**Actions to take**.
1. In the passage on regime discourse, condense the paragraph beginning "Under Milošević, this pattern was closely tied" into a shorter version that keeps its main facts.
2. Continue the passage on regime discourse under Milošević, Putin, and Vučić from the end of its last paragraph.

====== Document passage

Under Vučić, economic discourse has a similar legitimating function, but adapted to a different institutional and international environment. Here the dominant themes are investment, infrastructure, foreign factories, wage and pension increases, “responsible policy,” and “stability.” The World Bank reports real GDP growth for Serbia at 3.9 percent in 2024 and GDP per capita at 13,679.2 current US dollars, while official and pro-government discourse frequently translates such figures into the broader political claim that the government alone knows how to “run the country” and guarantee continuity of development. Within that pattern, the opposition is presented not merely as politically mistaken, but as a threat to investment, living standards, international reputation, and the country’s overall economic security. The economy thus ceases to be one theme among others in political competition; it becomes the incumbent’s monopoly over the very idea of normal state functioning.
What matters here is that in all three cases the economy is used not only for self-praise, but also to structure political conflict. Once the government claims that only it can preserve the country’s course, the opposition ceases to appear as a legitimate alternative and instead becomes a threat to the common good. This is one of the key bridges between economics and electoral unevenness: voters do not enter campaigns with the message that different development strategies are on offer, but with the message that only one model guarantees survival, while anything outside it risks collapse. In that sense, economic discourse is part of political control, not merely of economic policy.
6. Foreign policy, sovereignty, and the narrative of the besieged state
Across all three cases, foreign policy is more than a domain of relations with other states. It also becomes an internal political resource. Regime discourse frequently produces an image of a state under constant pressure, surrounded by enemies, or at least exposed to strong external attempts to weaken, discipline, or destabilize it. Within that frame, the government presents itself as the last line of defense of sovereignty, while the opposition is easily depicted as naive, irresponsible, or openly linked to outside centers of power. This logic is especially useful in regimes that seek to translate every internal criticism into the language of national loyalty. Instead of a dispute over policy, politics becomes a dispute over who stands with the state and who stands against it.
Under Milošević, this pattern was closely tied to the disintegration of Yugoslavia, the wars, international sanctions, and conflict with Western powers. In such an environment, the political opposition could relatively easily be portrayed as insufficiently patriotic, politically shortsighted, or objectively aligned with those who wished to weaken Serbia. Here the foreign-policy discourse served a double function. On the one hand, it homogenized supporters around an image of collective endangerment. On the other, it relativized the internal responsibility of the regime for the political and economic consequences of its own course. If the state is permanently exposed to external blows, then any internal criticism can be framed as a luxury, sabotage, or lack of historical awareness.
Under Putin, this pattern took a much more systematic and durable form. The discourse of the West as a force seeking to contain, weaken, or subordinate Russia became one of the axes of regime legitimation. Within that frame, opposition figures, NGOs, independent journalists, and other critics are often labeled “foreign agents,” as carriers of hostile interests, or as actors undermining the country from within. Freedom House and Reuters show how this logic does not remain at the level of rhetoric, but acquires institutional form through “foreign agent” legislation, repression against civil society, and the shrinking of space for legitimate public criticism. The conclusion is important: the narrative of external threat is not merely a propaganda technique, but a way of reorganizing the political field itself.

============
====== Stored data

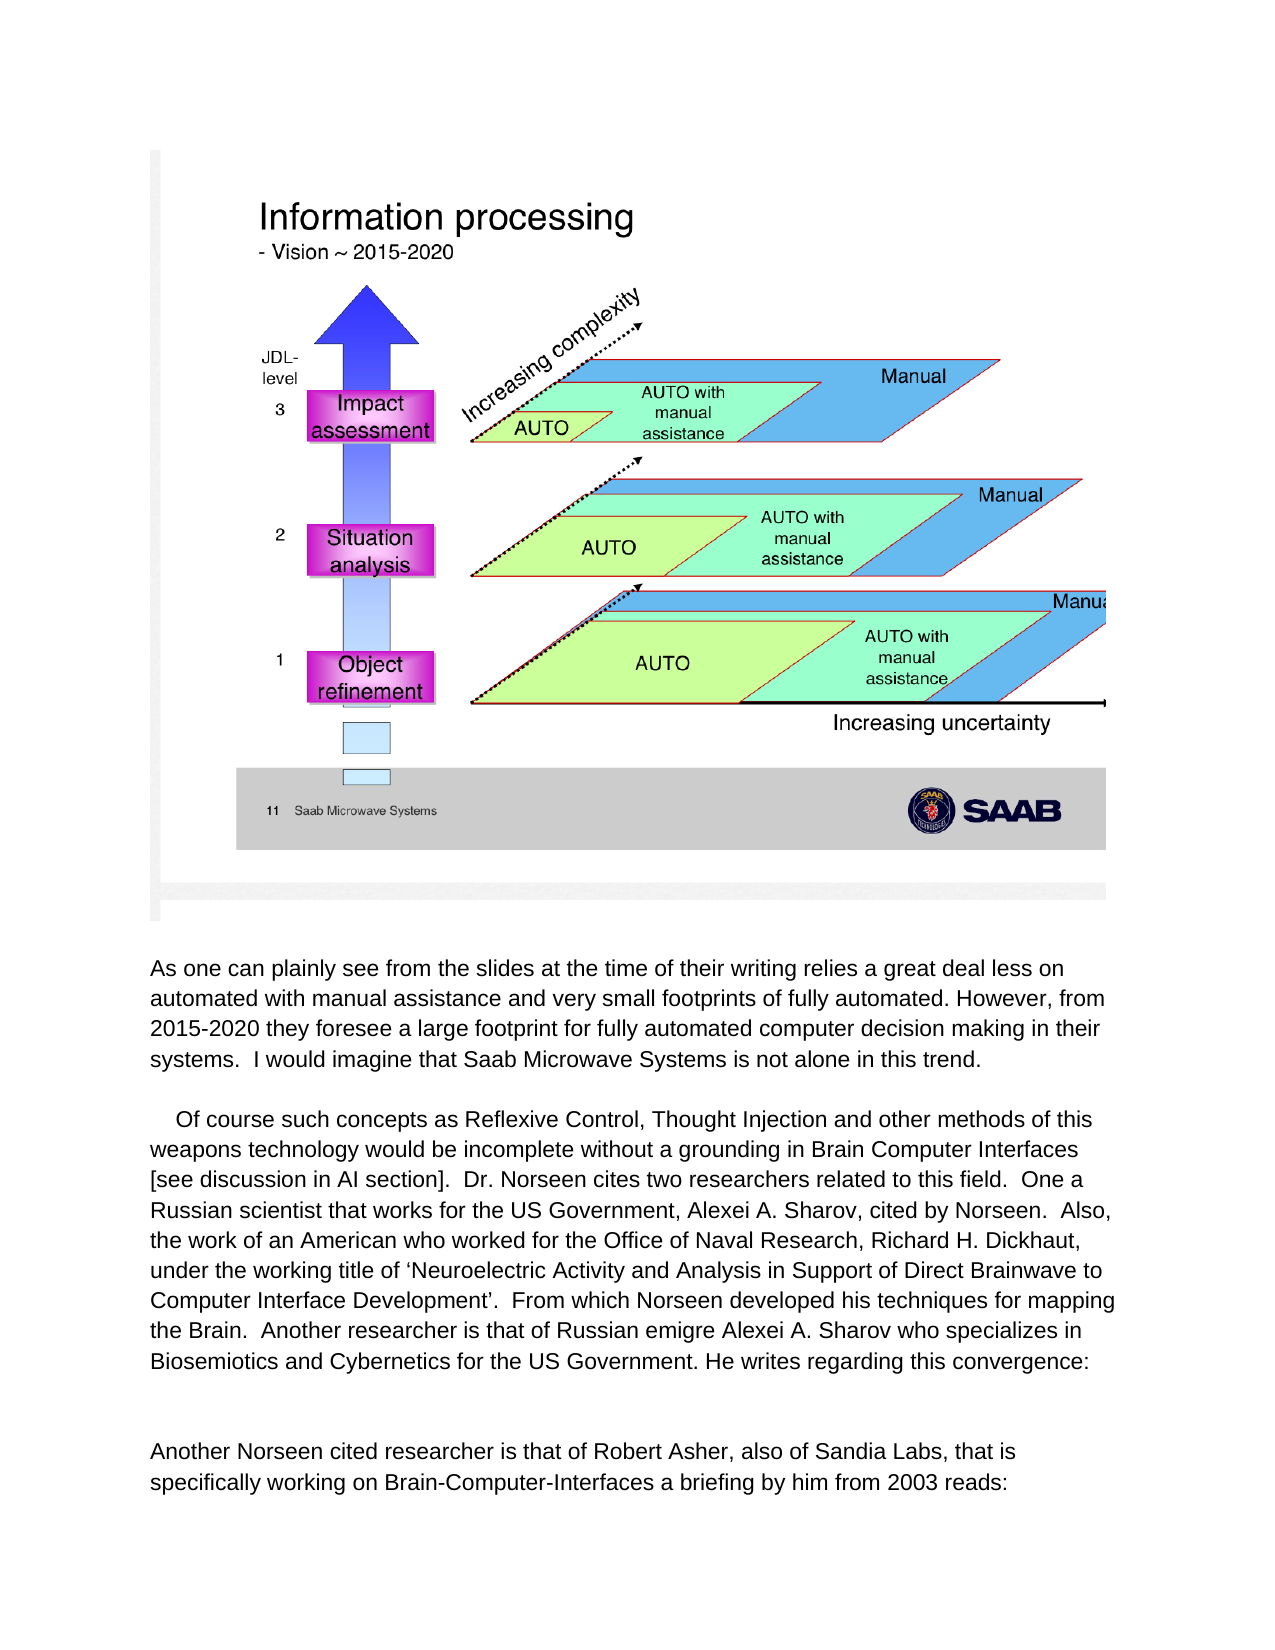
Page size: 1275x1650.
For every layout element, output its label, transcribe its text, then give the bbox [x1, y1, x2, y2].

============

**Responses to the exercise**.
1. Under Milošević, the besieged-state narrative grew out of Yugoslavia's breakup, the wars, international sanctions, and conflict with Western powers. This made it easy to portray the opposition as unpatriotic, shortsighted, or objectively aligned with those who wished to weaken Serbia. The narrative worked in two ways: it united supporters around a sense of shared danger, and it played down the regime's own responsibility for the political and economic results of its course. If the state is always under outside attack, any internal criticism can be cast as a luxury, sabotage, or a lack of historical awareness.

2.
Under Vučić, the same pattern appears in a milder, but still politically functional form. In moments of crisis, protest waves, or intensified social conflict, the government and pro-government media have repeatedly claimed that unrest, destabilization, or pressure is driven by foreign factors, foreign services, or international centers of power hostile to an “independent Serbia.” Reuters recorded in March 2025 that Serbian authorities accused Western intelligence services of destabilizing the country, while other agencies documented similar claims in relation to protests and student resistance. In that register, the opposition is not portrayed merely as a domestic political rival, but as a channel through which outside interests attempt to weaken the state. The boundary between loyalty to the state and loyalty to the incumbent thus becomes dangerously blurred.
The political effect of this discourse is multiple. It disciplines voters through fear of the external enemy, gives the incumbent a monopoly over the language of patriotism, and narrows the space for legitimate disagreement. Once the framework is established that criticizing the government may amount to working against the state, the electoral contest is no longer a dispute among alternatives. It becomes a test of political loyalty. This is precisely why the issue matters for election forensics: it shows how the symbolic terrain of elections is shaped long before the ballots are counted.
7. Military, security, and the politics of fear
Security discourse is another common denominator, even if its intensity and institutional expression differ. In all three cases, the military, police, and the broader security apparatus perform functions that go beyond their immediate professional role. They become symbols of state seriousness, national protection, and order. At the same time, the political leader is presented as the personal guarantor of safety, rationality, and control, while the opposition is more easily described as a source of chaos, irresponsibility, or danger to national interests. At this point security turns into a political language.
Under Milošević, this logic was directly linked to wartime conditions. The security apparatus and the question of national defense were inseparable from the overall legitimation of power. In such an environment, the distinction between regime interest and state interest grew increasingly weak. When the state is portrayed as living under permanent threat, every demand for democratic normalization can be framed as politically irresponsible or even dangerous. Security is thus used to limit the legitimacy of the opposition and shrink the space for public pluralism.
Under Putin, this pattern has been turned into a durable regime model. The security state is not merely a response to specific crises, but a lasting structure of political legitimation. The regime relies on the language of defense, endangerment, and civilizational conflict, while war and repression are presented as logical consequences of protecting the state. Freedom House documents the deep collapse of political and media freedoms in Russia, while Reuters and other sources show how this process is systematically justified through security rhetoric. Within such a framework, any serious opposition can more easily be stigmatized as a security problem rather than recognized as a legitimate competitor.
Under Vučić, the security narrative has a different form, but not an entirely different political function. Military modernization, arms procurement, emphasis on neutrality and regional uncertainty, and constant stress on stability and order all contribute to the image of the leader as the protector of the state. Reuters has repeatedly reported Vučić’s messages about military modernization, including Rafale aircraft and other security arrangements. Politically, such discourse serves not only to justify defense policy. It also positions the incumbent as the only serious force capable of governing the country in an uncertain region. The opposition can then be more easily depicted as irresponsible, immature, or dangerous to stability.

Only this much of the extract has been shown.